Sometimes a crisis speeds up things that should have been addressed in “normal” times.

Channeling 2020 hindsight, that’s how it was for The Coca-Cola Co. this year.

When The Wall Street Journal reported in October that the beverage giant was finally jettisoning its 1963 Tab brand while culling its exponential offering of SKUs, it seemed like the ultimate anticlimax.

Iconic as the brand used to be when it was chasing trend-setter Royal Crown’s Diet Rite Cola, Tab is just one of hundreds of under-performing Coca-Cola brands now undergoing voluntary extinction around the world.

Coca-Cola Co. remains the market share leader in carbonated soft drinks—owning four of the five top brands in the world and holding a 30% global market share, according to Cowen Research.

But roughly half of the company’s global revenue is dependent on away-from-home channels like restaurants and sporting events—among the first business casualties of COVID-19.

And there’s no shortage of headwinds going into 2021—regardless of the ultimate arc of the pandemic.

Foremost among them is a sweeping, global reorganization of Coca-Cola Co.’s brands and business units and its attendant cost-cutting and workforce reductions. Instead of 17 business units in four geographical segments, “the operational side of the business will consist of nine operating units” going forward, the company announced in August.

“The Coca-Cola Company is conducting a portfolio rationalization process that will lead to a tailored collection of global, regional and local brands with the potential for greater growth.”

During a Dec. 3 Morgan Stanley & Co. virtual conference, Coca-Cola CFO and EVP John Murphy reflected on the “notion of being able to leverage scale where it matters and when it matters and, at the same time, stay intimate or local where it matters.

“I think some of our historic models have been a little bit one or the other and it’s been difficult to get both to work in unison together.”

Meanwhile, having cut back on marketing costs, Coca-Cola is in the midst of a mammoth global creative and media agency review.
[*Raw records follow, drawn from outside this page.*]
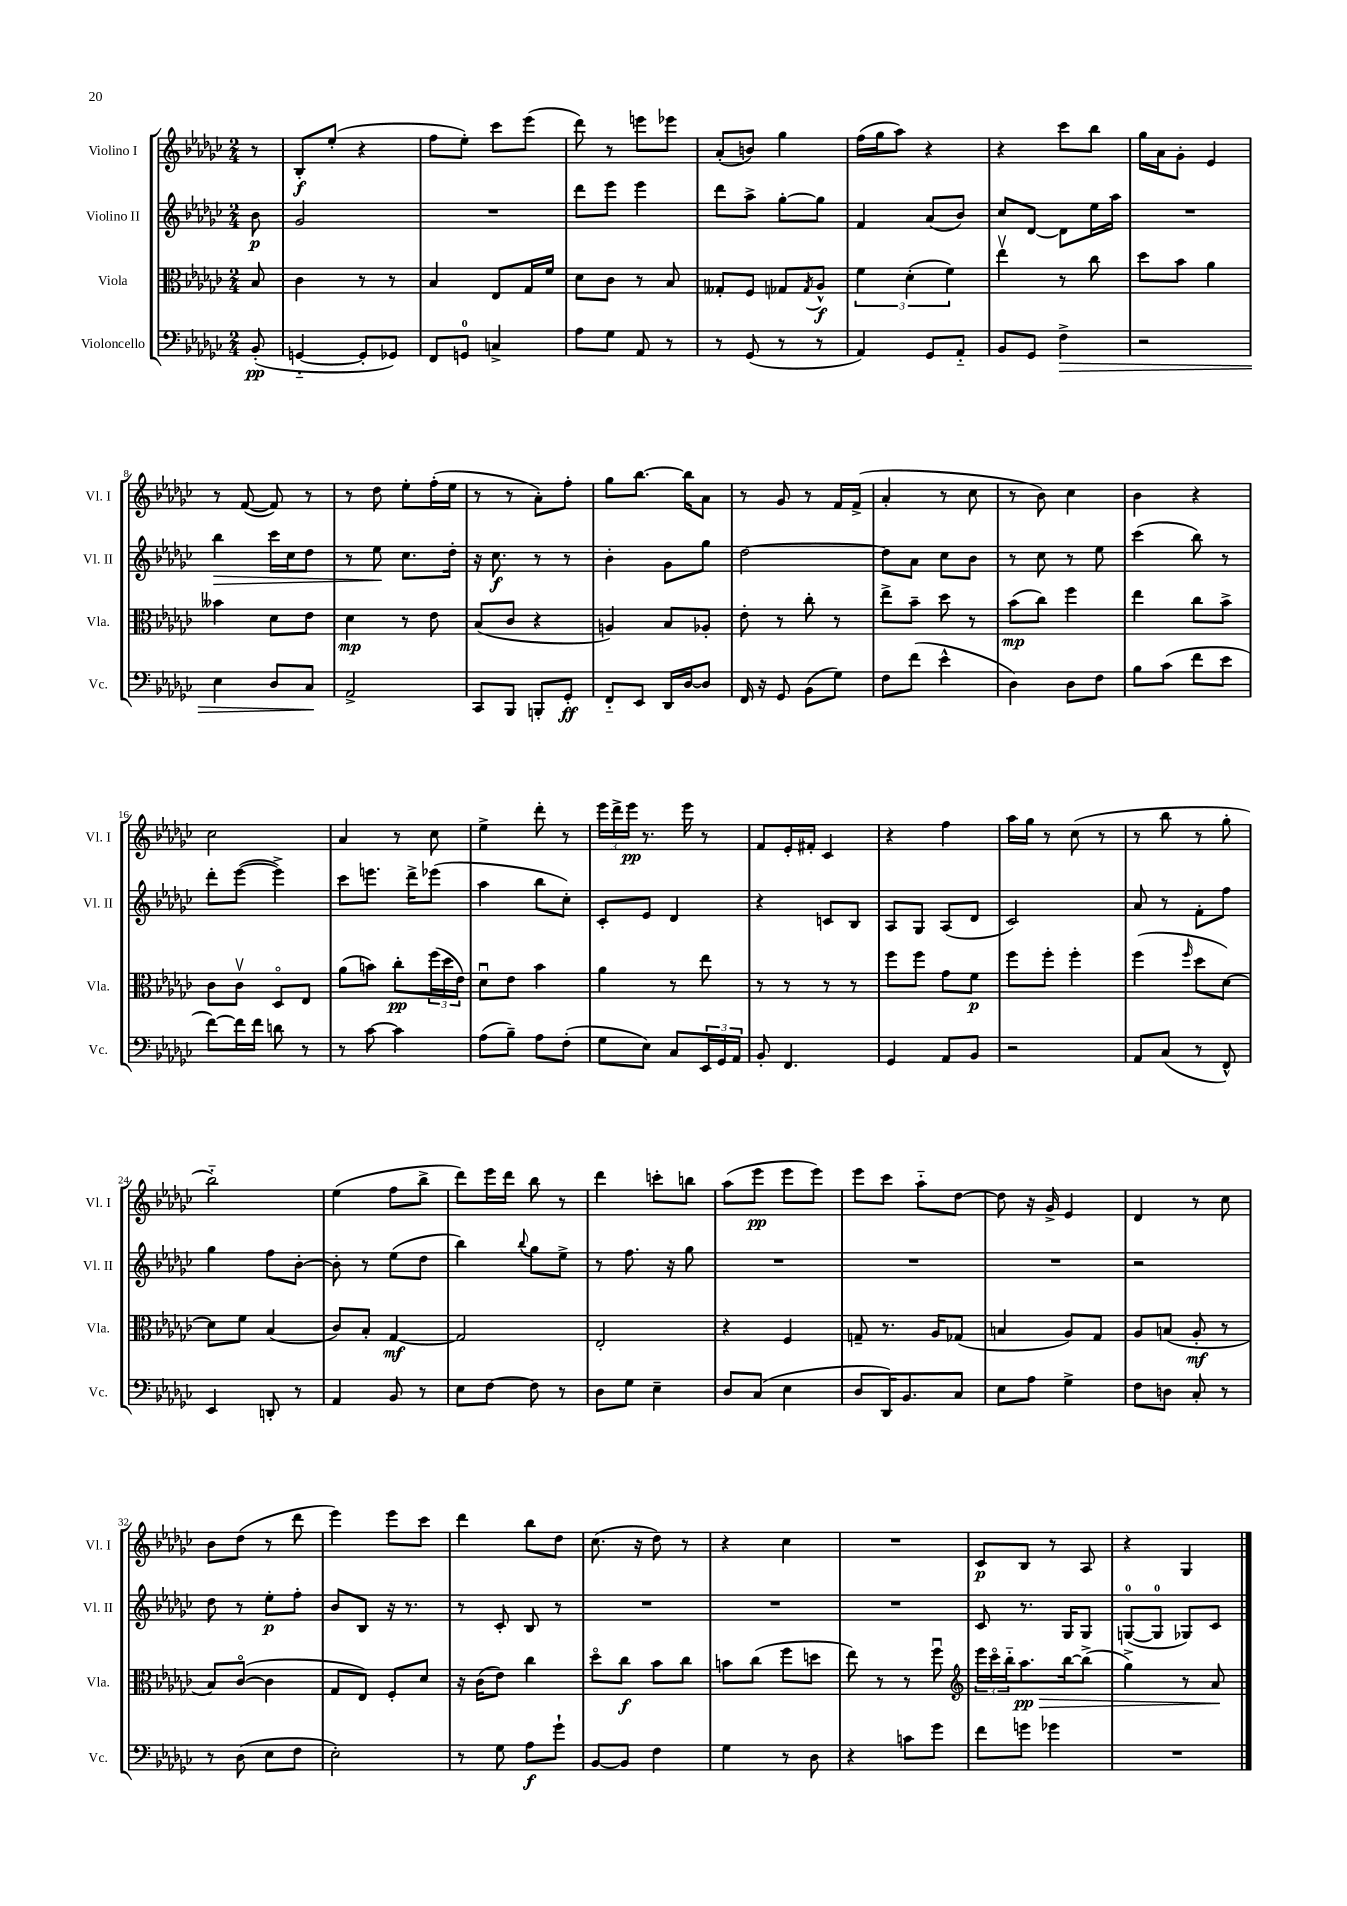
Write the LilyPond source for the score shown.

<<
\new StaffGroup <<
\new Staff = "s0" \with { instrumentName = "Violino I" shortInstrumentName = "Vl. I" } {
    \clef treble \key ges \major \numericTimeSignature \time 2/4 \partial 8
    r8 |
    bes8-.\f ees''8-.( r4 |
    f''8 ees''8-.) ces'''8 ees'''8( |
    des'''8) r8 e'''8 ees'''8 |
    aes'8-.( b'8) ges''4 |
    f''16( ges''16 aes''8) r4 |
    r4 ces'''8 bes''8 |
    ges''16 aes'16 ges'8-. ees'4 |
    r8 f'8~( f'8) r8 |
    r8 des''8 ees''8-. f''16-.( ees''16 |
    r8 r8 aes'8-.) f''8-. |
    ges''8 bes''8.~ bes''16 aes'8 |
    r8 ges'8 r8 f'16 f'16->( |
    aes'4-. r8 ces''8 |
    r8 bes'8) ces''4 |
    bes'4 r4 |
    ces''2 |
    aes'4 r8 ces''8 |
    ees''4-> des'''8-. r8 |
    \tuplet 3/2 { ees'''16 des'''16-> ees'''16\pp } r8. ees'''16 r8 |
    f'8 ees'16-. fis'16-. ces'4 |
    r4 f''4 |
    aes''16 ges''16 r8 ces''8( r8 |
    r8 bes''8 r8 ges''8-. |
    bes''2-_) |
    ees''4( f''8 bes''8-> |
    des'''8) ees'''16 des'''16 bes''8 r8 |
    des'''4 c'''8-. b''8 |
    aes''8( ees'''8\pp ees'''8 ees'''8) |
    ees'''8 ces'''8 aes''8-_ des''8~ |
    des''8 r16 ges'16-> ees'4 |
    des'4 r8 ces''8 |
    bes'8 des''8( r8 des'''8 |
    ees'''4) ees'''8 ces'''8 |
    des'''4 bes''8 des''8 |
    ces''8.( r16 des''8) r8 |
    r4 ces''4 |
    R2 |
    ces'8\p bes8 r8 aes8 |
    r4 ges4 \bar "|." |
}
\new Staff = "s1" \with { instrumentName = "Violino II" shortInstrumentName = "Vl. II" } {
    \clef treble \key ges \major \numericTimeSignature \time 2/4 \partial 8
    bes'8\p |
    ges'2 |
    R2 |
    des'''8 ees'''8 ees'''4 |
    des'''8 aes''8-> ges''8~-. ges''8 |
    f'4 aes'8( bes'8) |
    ces''8 des'8~ des'8 ees''16 aes''16 |
    R2 |
    bes''4\> ces'''16 ces''16 des''8 |
    r8 ees''8\! ces''8. des''16-. |
    r16 ces''8.\f r8 r8 |
    bes'4-. ges'8 ges''8 |
    des''2~ |
    des''8 aes'8 ces''8 bes'8 |
    r8 ces''8 r8 ees''8 |
    ces'''4( bes''8) r8 |
    des'''8-. ees'''8~( ees'''4->) |
    ces'''8 e'''8. des'''16-> ees'''8( |
    aes''4 bes''8 ces''8-.) |
    ces'8-. ees'8 des'4 |
    r4 c'8 bes8 |
    aes8 ges8 aes8( des'8 |
    ces'2) |
    aes'8 r8 f'8-. f''8 |
    ges''4 f''8 bes'8~-. |
    bes'8-. r8 ees''8( des''8 |
    bes''4) \appoggiatura { bes''8 } ges''8 ees''8-> |
    r8 f''8. r16 ges''8 |
    R2 |
    R2 |
    R2 |
    r2 |
    des''8 r8 ees''8-.\p f''8-. |
    bes'8 bes8 r16 r8. |
    r8 ces'8-. bes8 r8 |
    R2 |
    R2 |
    R2 |
    ces'8 r8. ges16 ges8 |
    g8-0~( g8-0 ges8) ces'8 \bar "|." |
}
\new Staff = "s2" \with { instrumentName = "Viola" shortInstrumentName = "Vla." } {
    \clef alto \key ges \major \numericTimeSignature \time 2/4 \partial 8
    bes8 |
    ces'4 r8 r8 |
    bes4 ees8 ges16 f'16 |
    des'8 ces'8 r8 bes8 |
    geses8-. f8 ges8 \acciaccatura { ges8 } aes8-^\f |
    \tuplet 3/2 { f'4 des'4-.( f'4) } |
    ees''4\upbow r8 ces''8 |
    des''8 bes'8 aes'4 |
    beses'4 des'8 ees'8 |
    des'4\mp r8 ees'8 |
    bes8( ces'8 r4 |
    a4) bes8 aes8-. |
    ees'8-. r8 ces''8-. r8 |
    ees''8-> bes'8-- des''8 r8 |
    bes'8\mp( ces''8) f''4 |
    ees''4 ces''8 bes'8-> |
    ces'8 ces'8\upbow des8\flageolet ees8 |
    aes'8( b'8) ces''8-.\pp \tuplet 3/2 { f''16( des''16 ees'16) } |
    des'8\downbow ees'8 bes'4 |
    aes'4 r8 ees''8 |
    r8 r8 r8 r8 |
    f''8 f''8 ges'8 f'8\p |
    f''8 f''8-. f''4-. |
    f''4( \grace { f''16 } des''8 des'8~) |
    des'8 f'8 bes4( |
    ces'8) bes8-. ges4~\mf |
    ges2 |
    ees2-. |
    r4 f4 |
    g8-- r8. aes16 ges8( |
    b4 aes8) ges8 |
    aes8 b8( aes8-.\mf r8 |
    bes8) ces'8~\flageolet( ces'4 |
    ges8 ees8) f8-. des'8 |
    r16 ces'16( ees'8) ces''4 |
    des''8\flageolet ces''8\f bes'8 ces''8 |
    b'8 ces''8( f''8 d''8 |
    ees''8) r8 r8 f''8\downbow |
    \clef treble \tuplet 3/2 { ees'''16 ces'''16\flageolet bes''16-_ } aes''8.\pp\> bes''16~ bes''8->( |
    ges''4->) r8 aes'8\! \bar "|." |
}
\new Staff = "s3" \with { instrumentName = "Violoncello" shortInstrumentName = "Vc." } {
    \clef bass \key ges \major \numericTimeSignature \time 2/4 \partial 8
    bes,8-.\pp( |
    g,4~-_ g,8-. ges,8) |
    f,8 g,8-0 c4-> |
    aes8 ges8 aes,8 r8 |
    r8 ges,8( r8 r8 |
    aes,4) ges,8 aes,8-_ |
    bes,8 ges,8 f4->\> |
    r2 |
    ees4 des8 ces8\! |
    aes,2-> |
    ces,8 bes,,8 b,,8-. ges,8-.\ff |
    f,8-_ ees,8 des,16 des16~ des8 |
    f,16 r16 ges,8 bes,8( ges8) |
    f8 f'8( ees'4-^ |
    des4) des8 f8 |
    bes8 ces'8( f'8 ees'8 |
    f'8~) f'16 f'16 d'8 r8 |
    r8 ces'8~ ces'4 |
    aes8( bes8--) aes8 f8-.( |
    ges8 ees8) ces8 \tuplet 3/2 { ees,16 ges,16 aes,16 } |
    bes,8-. f,4. |
    ges,4 aes,8 bes,8 |
    r2 |
    aes,8 ces8( r8 f,8-^) |
    ees,4 d,8-. r8 |
    aes,4 bes,8 r8 |
    ees8 f8~ f8 r8 |
    des8 ges8 ees4-- |
    des8 ces8( ees4 |
    des8 des,16) bes,8. ces8 |
    ees8 aes8 ges4-> |
    f8 d8 ces8-. r8 |
    r8 des8( ees8 f8 |
    ees2-.) |
    r8 ges8 aes8\f ges'8-! |
    bes,8~ bes,8 f4 |
    ges4 r8 des8 |
    r4 c'8 ges'8 |
    f'8 g'8 ges'4 |
    R2 \bar "|." |
}
>>
>>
Given the complexities involved—particularly given the corporate reorg—a wave of new advertising initiatives isn’t expected anytime soon.

Summing up hoped-for improvements in product innovation and enhanced marketing strategies and tactics—against the ever-present backdrop of corporate resource allocation—Murphy added, “And so, we believe that there’s a tremendous opportunity over the next, I would say, 18 months or so to deliver against that formula of being able to do the same with less as a first step.”

Coca-Cola’s beverage priorities going forward include sparkling, hydration, sports, coffee, tea and juice. Potential bright spots include the launches of Coke Energy and Topo Chico hard seltzer.

“In addition to innovation, the company will look to improve its core portfolio by cutting slower-moving brands, which has been reflected in the discontinuation of Zico coconut water and Tab among many others,” Cowen Research said in a recent report.

”These cuts should free up retail shelf space for faster moving products, which in turn drive stronger organic revenue growth.”